In my Longevity post, I mentioned that for retirees in India, the life expectancy at 60 is good 18+ years moving to 20 years. For healthy couples in the US, there is 20% chance that at least 1 of the two will live to be a 100. Buying annuities is a good call for those retiring early or those who are generally in good health because “Mortality Returns” are in their favor. The actuarians working for Life Insurance companies create a mortality chart to come up with the annuity amounts. The basic tenet is that as time passes, some of us who bought the annuities will die earlier than the others leaving some money on the table. This money will be used up by the surviving retirees who outlive the unfortunate souls.

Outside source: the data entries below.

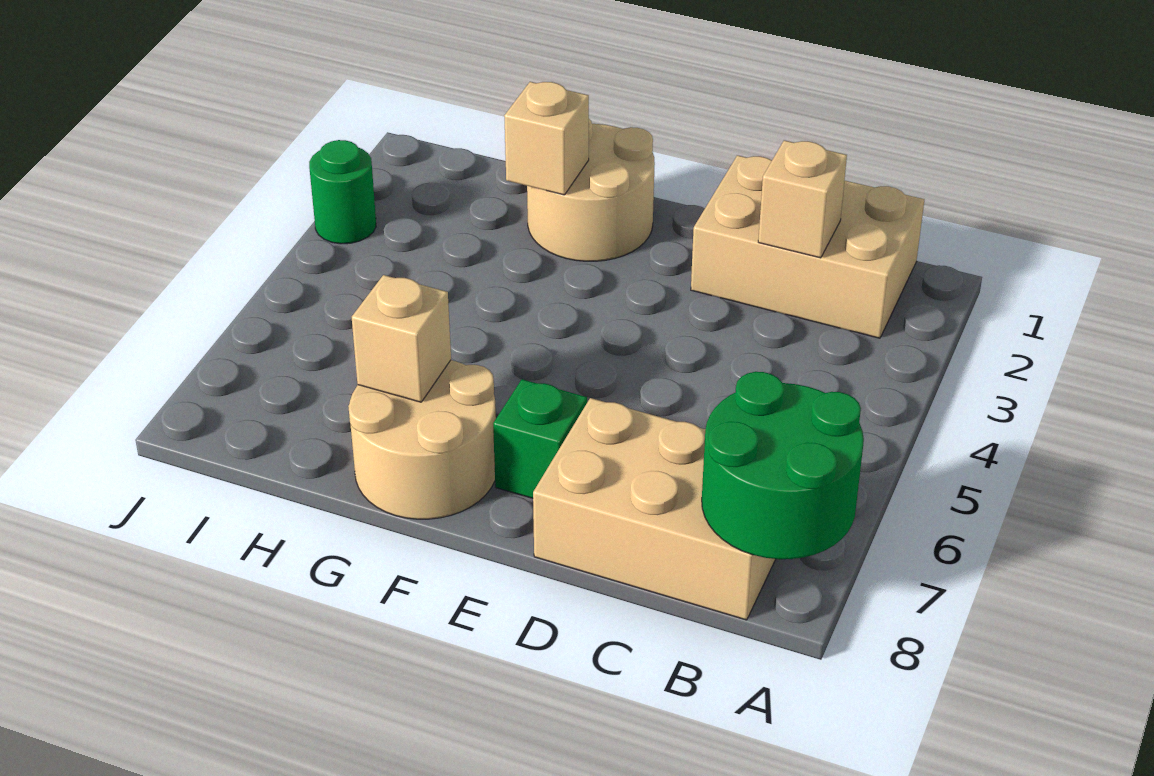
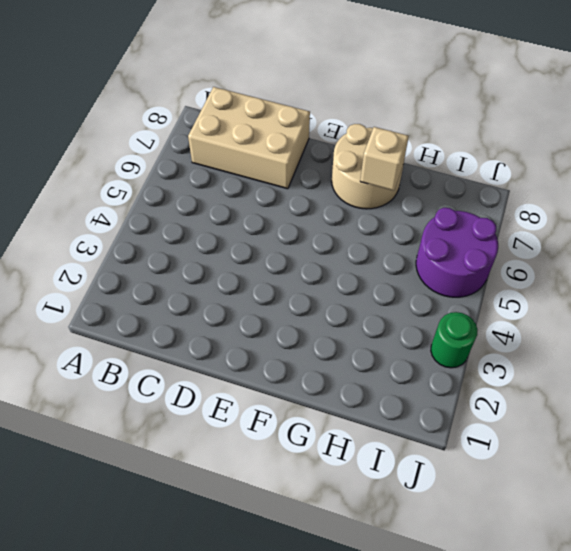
purple round brick I5:J6 level 1 -> none
none -> tan brick B1:D2 level 1
none -> green brick E7 level 1

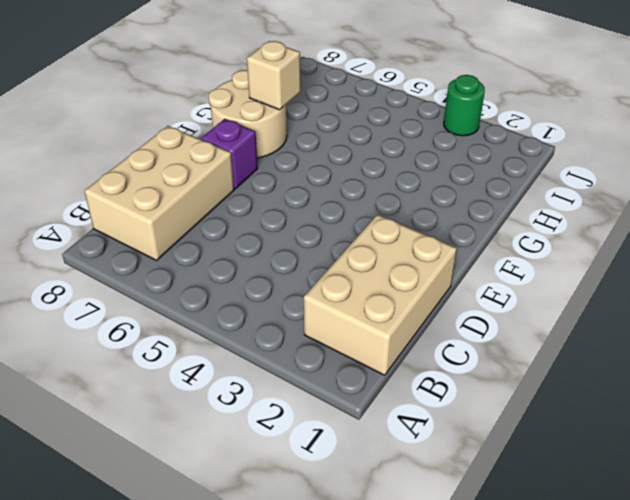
purple brick E7 level 1 -> green brick E7 level 1
none -> tan round brick F1:G2 level 1
none -> green round brick A7:B8 level 2

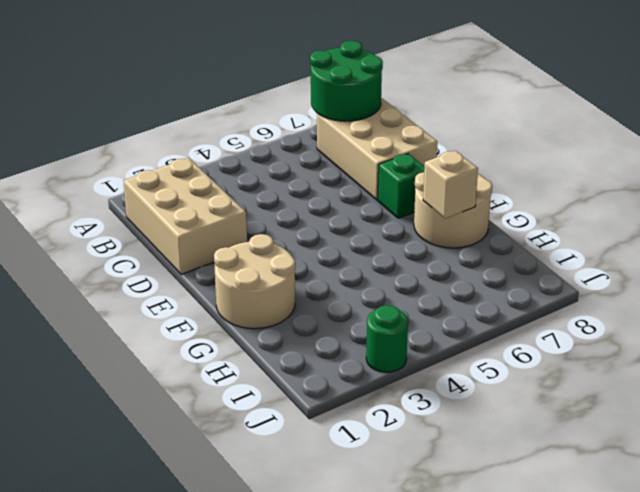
none -> tan brick C2 level 2
none -> tan brick G2 level 2

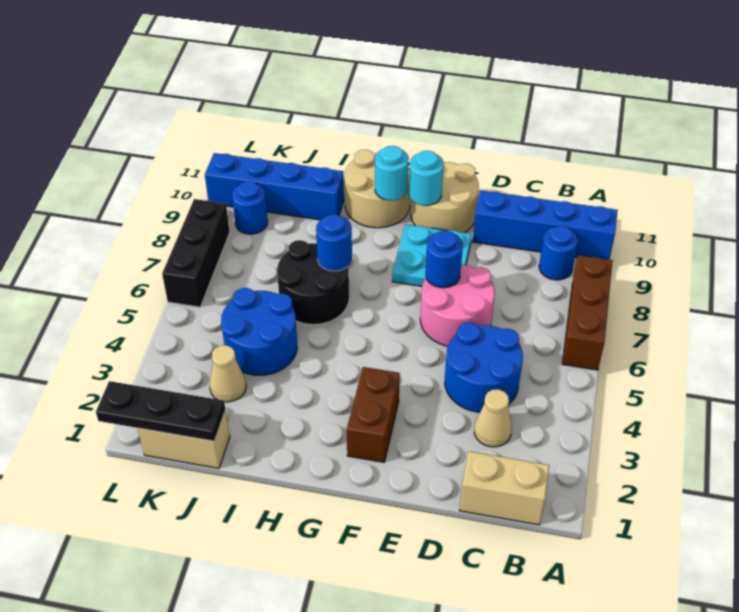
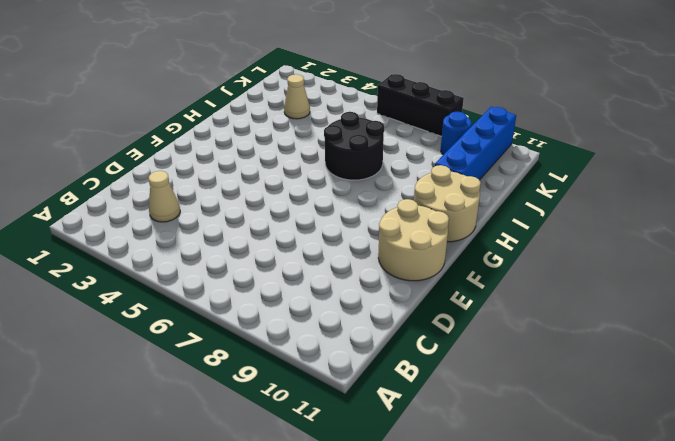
none -> brown brick A6:A8 level 1
none -> blue brick A10:D10 level 1
none -> tan brick B1:C1 level 1

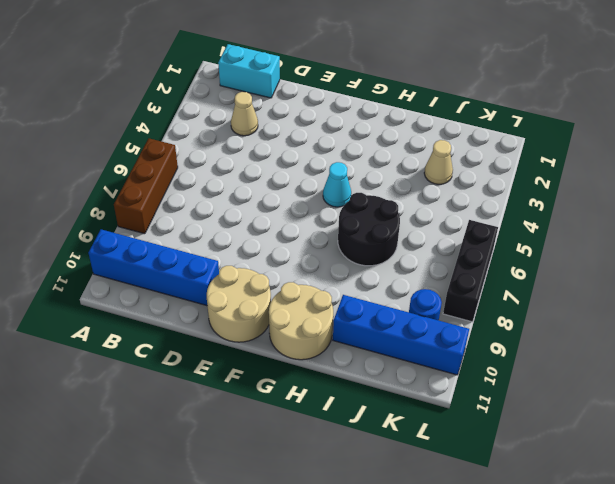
cyan brick B1:C1 level 1 -> tan brick B1:C1 level 1
cyan cone G5 level 1 -> none
none -> blue round brick B9 level 1
none -> blue round brick C4:D5 level 1
none -> pink round brick D6:E7 level 1

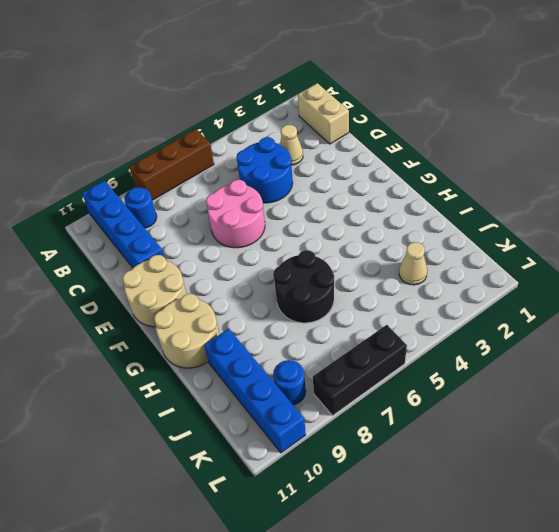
none -> cyan plate E8:F9 level 1
none -> brown brick F2:F3 level 1
none -> blue round brick I4:J5 level 1

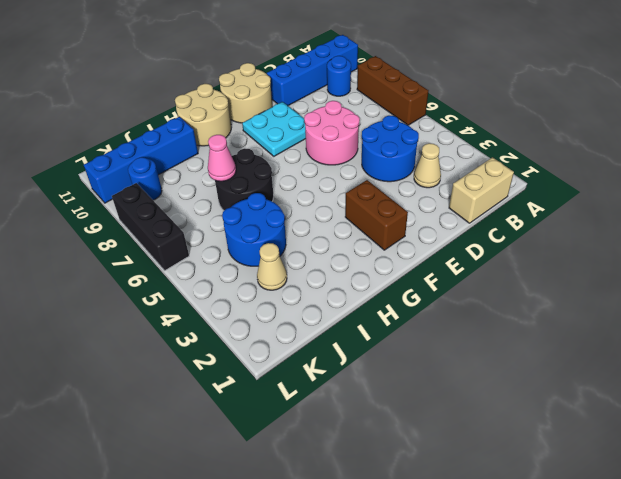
pink cone I7 level 2 -> none
none -> tan brick J1:K1 level 1
none -> blue round brick E7 level 2
none -> cyan round brick F10 level 2

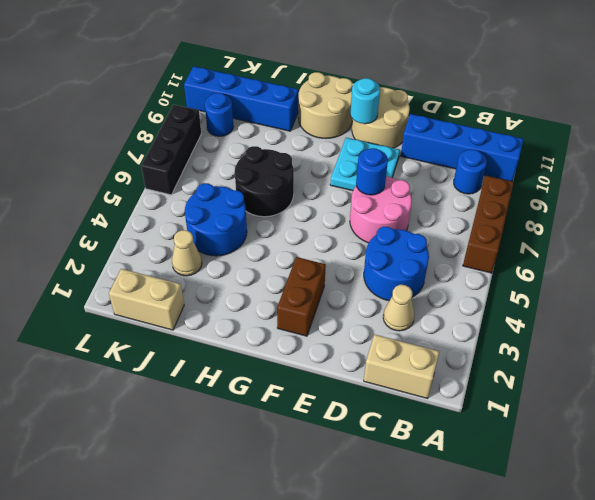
none -> cyan round brick G10 level 2
none -> blue round brick H7 level 2
none -> black plate J1:L1 level 2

The bucketing strategies are varied in the way they are conceived and implemented. From a pure performance point of view, they may be suboptimal to varying degree compared to one big portfolio. Yet, in some form all of them offer protection from Portfolio Failure due to excessive market volatility. For most retirees, the behavioural and psychological support bucketing approach provides is worth giving up a few basis points of returns. Retirees are encouraged to evaluate whichever strategy works best for their unique needs.